MADRID (Reuters) – Spanish construction giant Ferrovial said on Friday that none of its investors took an option to divest after a majority of its shareholders approved a plan to move the holding’s headquarters to the Netherlands from Spain.
“We are not aware of any shareholder exercising the right of separation,” the company said on the last day for investors to sell their shares if they disagreed with the plan.
Dissenters were given an option to sell their shares back to the company for 26 euros each.
The decision to move its jurisdiction to Amsterdam sparked a public spat with the government, which accused Ferrovial and its Chairman Rafael del Pino of disloyalty to Spain, and warnings from officials that it would be closely scrutinised by the tax agency.
During the shareholder vote in April, a minority, who included the chairman’s brother, voted against the plan.

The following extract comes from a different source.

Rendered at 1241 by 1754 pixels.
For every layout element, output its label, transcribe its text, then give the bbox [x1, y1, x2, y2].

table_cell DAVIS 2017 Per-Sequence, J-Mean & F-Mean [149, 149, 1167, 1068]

Leopoldo del Pino was listed as the company’s fifth-largest investor, according to sources familiar with the shareholder vote, adding that his holding represented 5.5% of the voting shares at the meeting.

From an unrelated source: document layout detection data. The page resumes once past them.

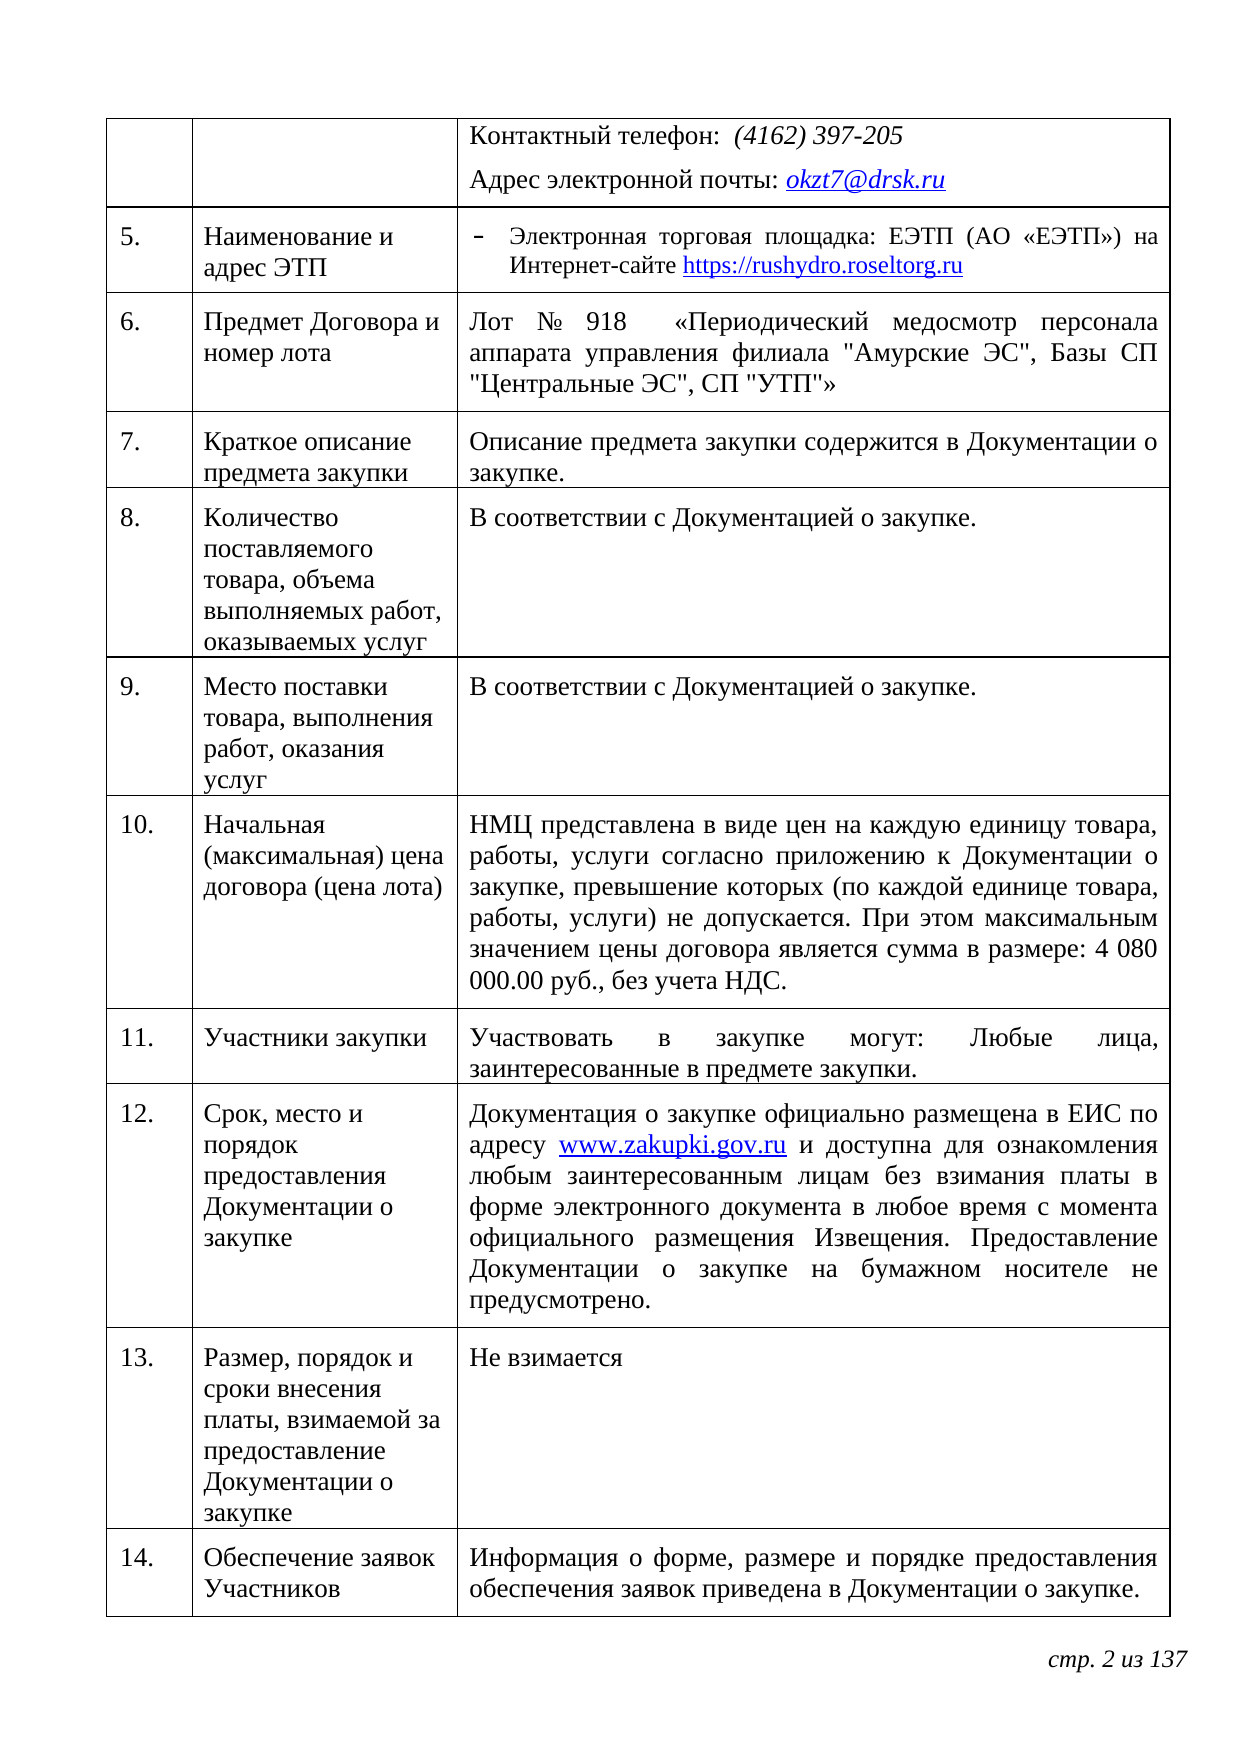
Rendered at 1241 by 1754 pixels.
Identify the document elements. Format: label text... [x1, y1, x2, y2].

table_cell [107, 293, 192, 411]
table_cell Количество поставляемого товара, объема выполняемых работ, оказываемых услуг [193, 488, 457, 656]
table_cell [107, 208, 192, 292]
table_cell Краткое описание предмета закупки [193, 412, 457, 487]
table_cell Срок, место и порядок предоставления Документации о закупке [193, 1084, 457, 1327]
table_cell [107, 1009, 192, 1083]
table_cell [107, 119, 192, 206]
table_cell НМЦ представлена в виде цен на каждую единицу товара, работы, услуги согласно приложению к Документации о закупке, превышение которых (по каждой единице товара, работы, услуги) не допускается. При этом максимальным значением цены договора является сумма в размере: 4 080 000.00 руб., без учета НДС. [458, 796, 1169, 1007]
table_cell В соответствии с Документацией о закупке. [458, 488, 1169, 656]
table_cell [107, 1084, 192, 1327]
table_cell Предмет Договора и номер лота [193, 293, 457, 411]
table_cell Лот № 918 «Периодический медосмотр персонала аппарата управления филиала "Амурские ЭС", Базы СП "Центральные ЭС", СП "УТП"» [458, 293, 1169, 411]
table_cell В соответствии с Документацией о закупке. [458, 658, 1169, 794]
table_cell Наименование и адрес ЭТП [193, 208, 457, 292]
table_cell [107, 1529, 192, 1616]
table_cell [107, 412, 192, 487]
table_cell Документация о закупке официально размещена в ЕИС по адресу www.zakupki.gov.ru и доступна для ознакомления любым заинтересованным лицам без взимания платы в форме электронного документа в любое время с момента официального размещения Извещения. Предоставление Документации о закупке на бумажном носителе не предусмотрено. [458, 1084, 1169, 1327]
table_cell [107, 488, 192, 656]
table_cell Электронная торговая площадка: ЕЭТП (АО «ЕЭТП») на Интернет-сайте https://rushydro.roseltorg.ru [458, 208, 1169, 292]
table_cell Размер, порядок и сроки внесения платы, взимаемой за предоставление Документации о закупке [193, 1328, 457, 1528]
table_cell Место поставки товара, выполнения работ, оказания услуг [193, 658, 457, 794]
table_cell [107, 796, 192, 1007]
table_cell Описание предмета закупки содержится в Документации о закупке. [458, 412, 1169, 487]
table_cell Информация о форме, размере и порядке предоставления обеспечения заявок приведена в Документации о закупке. [458, 1529, 1169, 1616]
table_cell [193, 119, 457, 206]
table_cell [107, 1328, 192, 1528]
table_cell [458, 119, 1169, 206]
table_cell [107, 658, 192, 794]
table_cell Не взимается [458, 1328, 1169, 1528]
table_cell Участники закупки [193, 1009, 457, 1083]
table_cell Участвовать в закупке могут: Любые лица, заинтересованные в предмете закупки. [458, 1009, 1169, 1083]
table_cell Обеспечение заявок Участников [193, 1529, 457, 1616]
table_cell Начальная (максимальная) цена договора (цена лота) [193, 796, 457, 1007]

The company said at that time that the proposal got 93.3% approval at its annual general meeting, while 5.8% voted against.
Ferrovial’s board described the proposed move as an “expeditious” way to apply for a U.S. listing, while sources familiar with the matter told Reuters that potential access to the U.S. government funding for the energy transition and other subsidies had influenced the decision.
Ferrovial reported last week a 39% rise in first-quarter core earnings, mainly due to higher tolls and a strong recovery in mobility in North America, where it has two-thirds of its business and is looking to expand.